The Neurodevelopmental Consequences of Prenatal Alcohol Exposure

Elizabeth Welch-Carre, RN, MSN, NNP


Adv Neonatal Care. 2005;5(4):217-229. 

In This Article

The Importance of a Complete History

Thorough prenatal, birth, and postnatal histories are helpful in the diagnosis of FAS, ARND, or ARBD. Foster and adoptive families may not know the child's complete medical history and often need to rely on records from medical professionals, social workers, and adoption agencies. Currently, children who do not have the classic facial features of FAS and do not have documentation of PAE have difficulty receiving an alcohol-related diagnosis. To address this, the University of Washington has developed a more precise 4-digit diagnostic code system. This system, which uses specific criteria to identify individuals with PAE, is used as a screening tool for all children entering the foster care system in Washington state.[62]

Maternal history is an important component in determining if an infant has had PAE. From the history, the examiner can assess maternal risk factors.[28] This assessment is particularly important for the infant who is in the well-baby nursery and shows no signs or symptoms of alcohol exposure. Fetal alcohol syndrome, ARND, and ARBD occur in all racial, cultural, and ethnic groups; however, there are infants who are at higher risk. These risk factors are associated with maternal factors including: • Age >25 years;

  • Documented high blood-alcohol concentration;

  • History of alcohol abuse and/or other substance abuse;

  • History of living with an alcohol abuser;

  • Low socioeconomic class;

  • Low self-esteem;

  • Loss of children to a foster care system;

  • Single status;

  • More than 3 children;

  • A previous child with FAS;

  • Unemployment and social transience[15,17,64]

Anytime a mother has a known history of illegal drug use, alcohol use should be explored, because polydrug use is common.[64]

The infant or child's history is equally important for diagnosis.
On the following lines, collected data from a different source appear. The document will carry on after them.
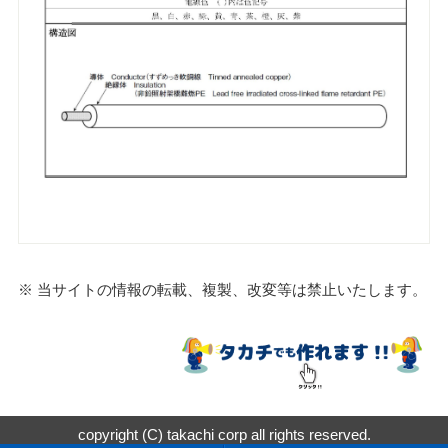
※ 当サイトの情報の転載、複製、改変等は禁止いたします。
copyright (C) takachi corp all rights reserved.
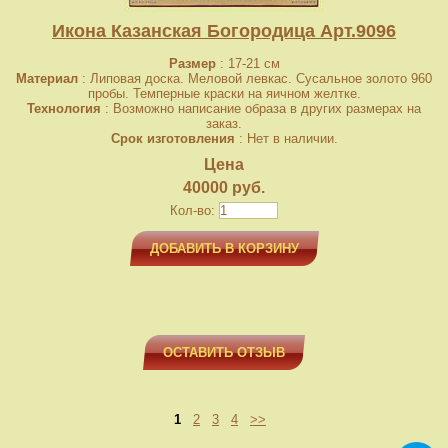
Икона Казанская Богородица Арт.9096
Размер
: 17-21 см
Материал
: Липовая доска. Меловой левкас. Сусальное золото 960
пробы. Темперные краски на яичном желтке.
Технология
: Возможно написание образа в других размерах на
заказ.
Срок изготовления
: Нет в наличии.
Цена
40000 руб.
Кол-во:
ДОБАВИТЬ В КОРЗИНУ
ОСТАВИТЬ ОТЗЫВ
1
2
3
4
>>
A history of growth deficits, developmental delays, or CNS abnormalities are suspect for alcohol exposure.[15]

The diagnosis of FAS is based on a clinical examination.[1,15] The philtrum and the vermillion are compared to a University of Washington standard key. Palpebral fissures are measured and compared to standards.[60] The classic facial characteristics of FAS are a manifestation of early exposure; a fetus exposed after the first trimester may not exhibit the typical face of FAS, yet may still have significant neurological damage.[15,20] Head circumference at birth and throughout early childhood is documented as this is one of the simplest means of measuring abnormal brain growth (Fig 2).[1]

The typical facial features of a child with fetal alcohol syndrome. Courtesy of Susan Astley, PhD. Photo © 2005 by The University of Washington.

Other professionals who may be included in the diagnostic process include a geneticist, a medical social worker, a psychologist, a physical therapist, an occupational therapist, and a speech and language therapist. Together these disciplines collect data to determine if the child exhibits the physical, neurodevelopmental, and/or cognitive signs and symptoms associated with FAS or an FASD.[65]